Сначала виднелся лишь неясный полумрак, в котором вы встречали вдруг, точно луч невидимого драгоценного камня, свечение пары прославленных глаз или, — точно медальон Генриха IV, выступающий на черном фоне, — наклонившийся профиль герцога Омальского, которому невидимая дама кричала: «Позвольте мне, ваше высочество, снять ваше пальто», между тем как принц отвечал: «Что вы, помилуйте, госпожа д'Амбрезак!» Но дама все же брала пальто, несмотря на этот нерешительный протест, и оказанная ей честь делала ее предметом всеобщей зависти.
Но почти во всех других ложах бенуара белые божества, обитательницы этих сумрачных убежищ, прижались к темным стенкам и оставались невидимыми. Однако, по мере развития действия, их человекоподобные формы мягко отделялись одна за другой из глубин укрывавшего их мрака, и они тянулись вперед, выводя наружу свои полуобнаженные тела и останавливаясь на рубеже, обозначенном вертикальной поверхностью светотени, где их сияющие лица показывались из-за игривого, пенистого и легкого колыхания пушистых вееров, увенчанные пурпурными прическами, перевитыми жемчугом и как будто изогнутыми волнистым движением прилива; далее начинались кресла партера, местопребывание смертных, навсегда отрезанных от сумрачно-прозрачного царства, которому там и здесь служила границей некая жидкая, но плотная поверхность — кристальные и лучепреломляющие глаза богинь водной стихии. Ибо откидные сиденья кресел и фигуры сидящих в них уродов рисовались в этих глазах единственно по законам оптики, соответственно углам падения световых лучей, как это бывает по отношению к двум областям внешней реальности, которым, зная, что в них нет, даже в самой зачаточной форме, души, похожей на нашу, мы сочли бы безрассудным посылать улыбку или взгляд: к минералам и незнакомым нам людям.
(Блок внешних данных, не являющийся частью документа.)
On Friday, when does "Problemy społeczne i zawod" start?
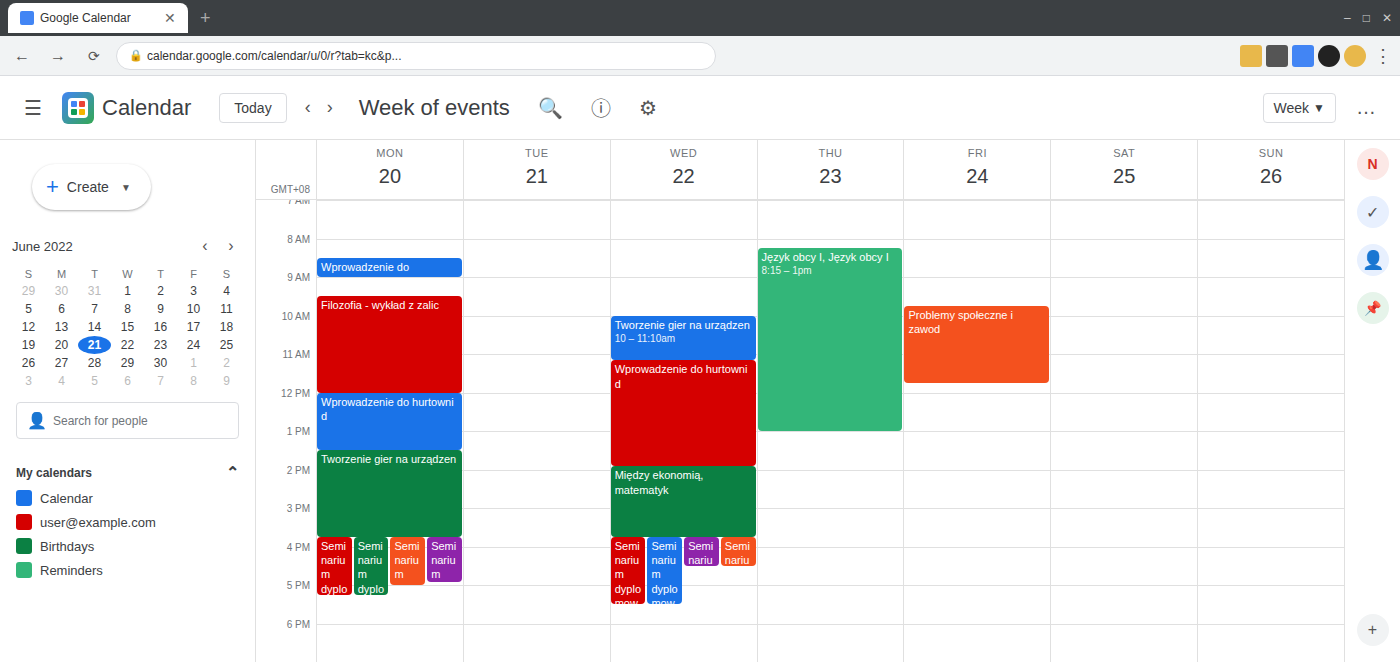
9:45 AM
Но по ту сторону, в пределах своих владений, лучистые дочери моря ежеминутно оборачивались с улыбкой к бородатым тритонам, повисшим во впадинах пропасти, или же к какому-нибудь морскому полубогу с черепом из полированного камня, на котором волной прибило лоснящуюся водоросль, и с диском из горного хрусталя вместо глаз. Они к ним наклонялись, предлагали им конфеты; иногда волна расступалась перед новой нереидой, и та, запоздавшая, улыбающаяся и смущенная, расцветала в глубине мрака; затем, по окончании действия, не надеясь больше услышать мелодических гулов суши, которые выманили их на поверхность, пестрые наяды все разом погружались во мрак и в нем пропадали. Но из всех этих затонов, на берега которых выводило любознательных богинь, не дававших к себе приблизиться, суетное желание взглянуть на произведения людей, самым прославленным был полутемный грот, известный под именем бенуара принцессы Германтской.